**GIVEN REQUEST:** Copy out every one of the following lines verbatim, changing no character, spacing, or line order.

**RECORDS TO USE:**
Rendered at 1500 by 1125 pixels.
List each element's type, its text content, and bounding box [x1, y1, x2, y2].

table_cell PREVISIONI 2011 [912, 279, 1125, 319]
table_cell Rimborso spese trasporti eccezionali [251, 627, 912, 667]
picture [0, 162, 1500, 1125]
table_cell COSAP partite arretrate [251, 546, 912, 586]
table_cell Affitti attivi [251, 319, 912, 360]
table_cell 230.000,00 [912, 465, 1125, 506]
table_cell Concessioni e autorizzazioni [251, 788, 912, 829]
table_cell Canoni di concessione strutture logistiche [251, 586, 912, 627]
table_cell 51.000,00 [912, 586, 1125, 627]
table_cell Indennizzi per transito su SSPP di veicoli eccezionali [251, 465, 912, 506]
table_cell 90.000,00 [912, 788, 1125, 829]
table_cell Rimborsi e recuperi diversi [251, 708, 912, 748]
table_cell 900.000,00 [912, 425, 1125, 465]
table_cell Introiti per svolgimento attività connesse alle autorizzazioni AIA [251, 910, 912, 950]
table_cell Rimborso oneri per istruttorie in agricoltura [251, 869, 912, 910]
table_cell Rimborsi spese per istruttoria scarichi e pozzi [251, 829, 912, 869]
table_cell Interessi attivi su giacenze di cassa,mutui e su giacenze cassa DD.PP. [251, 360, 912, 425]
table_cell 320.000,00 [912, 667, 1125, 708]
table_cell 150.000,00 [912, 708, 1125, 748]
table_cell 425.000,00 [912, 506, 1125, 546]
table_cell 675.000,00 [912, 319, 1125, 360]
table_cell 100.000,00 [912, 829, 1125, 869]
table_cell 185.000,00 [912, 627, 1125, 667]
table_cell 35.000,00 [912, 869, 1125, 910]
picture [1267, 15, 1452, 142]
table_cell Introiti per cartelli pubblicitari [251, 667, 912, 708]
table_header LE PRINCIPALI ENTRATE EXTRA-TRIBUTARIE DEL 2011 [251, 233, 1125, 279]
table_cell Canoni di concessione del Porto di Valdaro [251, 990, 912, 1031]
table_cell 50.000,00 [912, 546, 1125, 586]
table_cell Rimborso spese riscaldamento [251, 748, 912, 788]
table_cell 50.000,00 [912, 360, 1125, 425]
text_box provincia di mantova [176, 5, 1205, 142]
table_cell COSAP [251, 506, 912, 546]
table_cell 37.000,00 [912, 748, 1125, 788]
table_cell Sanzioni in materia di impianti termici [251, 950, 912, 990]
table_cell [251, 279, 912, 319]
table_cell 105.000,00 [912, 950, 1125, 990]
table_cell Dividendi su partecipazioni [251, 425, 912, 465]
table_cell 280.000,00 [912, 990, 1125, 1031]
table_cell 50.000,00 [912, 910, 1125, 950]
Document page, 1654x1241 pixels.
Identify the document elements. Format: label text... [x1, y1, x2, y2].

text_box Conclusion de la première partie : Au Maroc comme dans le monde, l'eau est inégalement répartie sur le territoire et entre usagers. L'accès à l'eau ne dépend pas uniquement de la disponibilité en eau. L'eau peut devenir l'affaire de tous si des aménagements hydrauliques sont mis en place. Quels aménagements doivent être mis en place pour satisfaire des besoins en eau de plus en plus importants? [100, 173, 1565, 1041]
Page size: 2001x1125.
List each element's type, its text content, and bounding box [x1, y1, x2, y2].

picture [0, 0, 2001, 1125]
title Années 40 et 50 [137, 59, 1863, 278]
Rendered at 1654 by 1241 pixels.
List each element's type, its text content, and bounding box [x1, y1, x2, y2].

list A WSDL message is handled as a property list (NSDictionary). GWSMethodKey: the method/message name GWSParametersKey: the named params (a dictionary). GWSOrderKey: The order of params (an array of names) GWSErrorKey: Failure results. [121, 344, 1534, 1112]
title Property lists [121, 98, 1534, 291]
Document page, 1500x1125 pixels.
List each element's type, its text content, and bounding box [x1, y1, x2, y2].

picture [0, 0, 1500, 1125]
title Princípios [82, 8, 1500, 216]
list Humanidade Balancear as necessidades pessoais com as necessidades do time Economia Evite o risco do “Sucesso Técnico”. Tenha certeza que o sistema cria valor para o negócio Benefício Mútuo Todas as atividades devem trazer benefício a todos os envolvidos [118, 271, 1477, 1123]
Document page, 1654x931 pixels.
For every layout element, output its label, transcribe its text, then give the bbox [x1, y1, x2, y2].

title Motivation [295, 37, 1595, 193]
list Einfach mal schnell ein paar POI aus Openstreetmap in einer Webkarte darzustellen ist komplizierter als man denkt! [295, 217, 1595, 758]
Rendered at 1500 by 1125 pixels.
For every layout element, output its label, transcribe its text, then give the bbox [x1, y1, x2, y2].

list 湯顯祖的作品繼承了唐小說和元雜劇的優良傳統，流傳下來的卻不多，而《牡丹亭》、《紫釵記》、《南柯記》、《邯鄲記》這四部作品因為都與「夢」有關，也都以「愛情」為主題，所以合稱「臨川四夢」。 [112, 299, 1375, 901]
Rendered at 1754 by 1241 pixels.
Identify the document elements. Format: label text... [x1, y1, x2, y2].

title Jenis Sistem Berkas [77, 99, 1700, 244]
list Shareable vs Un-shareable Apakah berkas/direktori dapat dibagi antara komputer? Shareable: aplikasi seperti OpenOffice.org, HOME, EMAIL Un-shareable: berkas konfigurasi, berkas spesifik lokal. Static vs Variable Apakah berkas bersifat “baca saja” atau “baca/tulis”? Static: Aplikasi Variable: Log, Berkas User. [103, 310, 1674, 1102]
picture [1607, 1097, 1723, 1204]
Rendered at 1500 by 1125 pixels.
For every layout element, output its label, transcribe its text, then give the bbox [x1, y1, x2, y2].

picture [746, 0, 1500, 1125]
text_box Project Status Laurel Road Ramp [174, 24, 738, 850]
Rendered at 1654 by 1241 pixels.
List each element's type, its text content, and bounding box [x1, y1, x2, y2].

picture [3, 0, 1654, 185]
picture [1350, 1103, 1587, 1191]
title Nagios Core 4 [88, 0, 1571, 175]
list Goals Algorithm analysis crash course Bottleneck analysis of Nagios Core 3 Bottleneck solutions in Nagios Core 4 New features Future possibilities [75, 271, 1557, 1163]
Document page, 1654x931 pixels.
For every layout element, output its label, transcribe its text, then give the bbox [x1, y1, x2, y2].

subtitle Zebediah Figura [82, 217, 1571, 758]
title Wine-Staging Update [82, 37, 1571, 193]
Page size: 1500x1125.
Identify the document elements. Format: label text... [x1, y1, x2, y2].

**SOLVED EXERCISE:**
Rendered at 1500 by 1125 pixels.
List each element's type, its text content, and bounding box [x1, y1, x2, y2].

table_cell PREVISIONI 2011 [912, 279, 1125, 319]
table_cell Rimborso spese trasporti eccezionali [251, 627, 912, 667]
picture [0, 162, 1500, 1125]
table_cell COSAP partite arretrate [251, 546, 912, 586]
table_cell Affitti attivi [251, 319, 912, 360]
table_cell 230.000,00 [912, 465, 1125, 506]
table_cell Concessioni e autorizzazioni [251, 788, 912, 829]
table_cell Canoni di concessione strutture logistiche [251, 586, 912, 627]
table_cell 51.000,00 [912, 586, 1125, 627]
table_cell Indennizzi per transito su SSPP di veicoli eccezionali [251, 465, 912, 506]
table_cell 90.000,00 [912, 788, 1125, 829]
table_cell Rimborsi e recuperi diversi [251, 708, 912, 748]
table_cell 900.000,00 [912, 425, 1125, 465]
table_cell Introiti per svolgimento attività connesse alle autorizzazioni AIA [251, 910, 912, 950]
table_cell Rimborso oneri per istruttorie in agricoltura [251, 869, 912, 910]
table_cell Rimborsi spese per istruttoria scarichi e pozzi [251, 829, 912, 869]
table_cell Interessi attivi su giacenze di cassa,mutui e su giacenze cassa DD.PP. [251, 360, 912, 425]
table_cell 320.000,00 [912, 667, 1125, 708]
table_cell 150.000,00 [912, 708, 1125, 748]
table_cell 425.000,00 [912, 506, 1125, 546]
table_cell 675.000,00 [912, 319, 1125, 360]
table_cell 100.000,00 [912, 829, 1125, 869]
table_cell 185.000,00 [912, 627, 1125, 667]
table_cell 35.000,00 [912, 869, 1125, 910]
picture [1267, 15, 1452, 142]
table_cell Introiti per cartelli pubblicitari [251, 667, 912, 708]
table_header LE PRINCIPALI ENTRATE EXTRA-TRIBUTARIE DEL 2011 [251, 233, 1125, 279]
table_cell Canoni di concessione del Porto di Valdaro [251, 990, 912, 1031]
table_cell 50.000,00 [912, 546, 1125, 586]
table_cell Rimborso spese riscaldamento [251, 748, 912, 788]
table_cell 50.000,00 [912, 360, 1125, 425]
text_box provincia di mantova [176, 5, 1205, 142]
table_cell COSAP [251, 506, 912, 546]
table_cell 37.000,00 [912, 748, 1125, 788]
table_cell Sanzioni in materia di impianti termici [251, 950, 912, 990]
table_cell [251, 279, 912, 319]
table_cell 105.000,00 [912, 950, 1125, 990]
table_cell Dividendi su partecipazioni [251, 425, 912, 465]
table_cell 280.000,00 [912, 990, 1125, 1031]
table_cell 50.000,00 [912, 910, 1125, 950]
Document page, 1654x1241 pixels.
Identify the document elements. Format: label text... [x1, y1, x2, y2].

text_box Conclusion de la première partie : Au Maroc comme dans le monde, l'eau est inégalement répartie sur le territoire et entre usagers. L'accès à l'eau ne dépend pas uniquement de la disponibilité en eau. L'eau peut devenir l'affaire de tous si des aménagements hydrauliques sont mis en place. Quels aménagements doivent être mis en place pour satisfaire des besoins en eau de plus en plus importants? [100, 173, 1565, 1041]
Page size: 2001x1125.
List each element's type, its text content, and bounding box [x1, y1, x2, y2].

picture [0, 0, 2001, 1125]
title Années 40 et 50 [137, 59, 1863, 278]
Rendered at 1654 by 1241 pixels.
List each element's type, its text content, and bounding box [x1, y1, x2, y2].

list A WSDL message is handled as a property list (NSDictionary). GWSMethodKey: the method/message name GWSParametersKey: the named params (a dictionary). GWSOrderKey: The order of params (an array of names) GWSErrorKey: Failure results. [121, 344, 1534, 1112]
title Property lists [121, 98, 1534, 291]
Document page, 1500x1125 pixels.
List each element's type, its text content, and bounding box [x1, y1, x2, y2].

picture [0, 0, 1500, 1125]
title Princípios [82, 8, 1500, 216]
list Humanidade Balancear as necessidades pessoais com as necessidades do time Economia Evite o risco do “Sucesso Técnico”. Tenha certeza que o sistema cria valor para o negócio Benefício Mútuo Todas as atividades devem trazer benefício a todos os envolvidos [118, 271, 1477, 1123]
Document page, 1654x931 pixels.
For every layout element, output its label, transcribe its text, then give the bbox [x1, y1, x2, y2].

title Motivation [295, 37, 1595, 193]
list Einfach mal schnell ein paar POI aus Openstreetmap in einer Webkarte darzustellen ist komplizierter als man denkt! [295, 217, 1595, 758]
Rendered at 1500 by 1125 pixels.
For every layout element, output its label, transcribe its text, then give the bbox [x1, y1, x2, y2].

list 湯顯祖的作品繼承了唐小說和元雜劇的優良傳統，流傳下來的卻不多，而《牡丹亭》、《紫釵記》、《南柯記》、《邯鄲記》這四部作品因為都與「夢」有關，也都以「愛情」為主題，所以合稱「臨川四夢」。 [112, 299, 1375, 901]
Rendered at 1754 by 1241 pixels.
Identify the document elements. Format: label text... [x1, y1, x2, y2].

title Jenis Sistem Berkas [77, 99, 1700, 244]
list Shareable vs Un-shareable Apakah berkas/direktori dapat dibagi antara komputer? Shareable: aplikasi seperti OpenOffice.org, HOME, EMAIL Un-shareable: berkas konfigurasi, berkas spesifik lokal. Static vs Variable Apakah berkas bersifat “baca saja” atau “baca/tulis”? Static: Aplikasi Variable: Log, Berkas User. [103, 310, 1674, 1102]
picture [1607, 1097, 1723, 1204]
Rendered at 1500 by 1125 pixels.
For every layout element, output its label, transcribe its text, then give the bbox [x1, y1, x2, y2].

picture [746, 0, 1500, 1125]
text_box Project Status Laurel Road Ramp [174, 24, 738, 850]
Rendered at 1654 by 1241 pixels.
List each element's type, its text content, and bounding box [x1, y1, x2, y2].

picture [3, 0, 1654, 185]
picture [1350, 1103, 1587, 1191]
title Nagios Core 4 [88, 0, 1571, 175]
list Goals Algorithm analysis crash course Bottleneck analysis of Nagios Core 3 Bottleneck solutions in Nagios Core 4 New features Future possibilities [75, 271, 1557, 1163]
Document page, 1654x931 pixels.
For every layout element, output its label, transcribe its text, then give the bbox [x1, y1, x2, y2].

subtitle Zebediah Figura [82, 217, 1571, 758]
title Wine-Staging Update [82, 37, 1571, 193]
Page size: 1500x1125.
Identify the document elements. Format: label text... [x1, y1, x2, y2].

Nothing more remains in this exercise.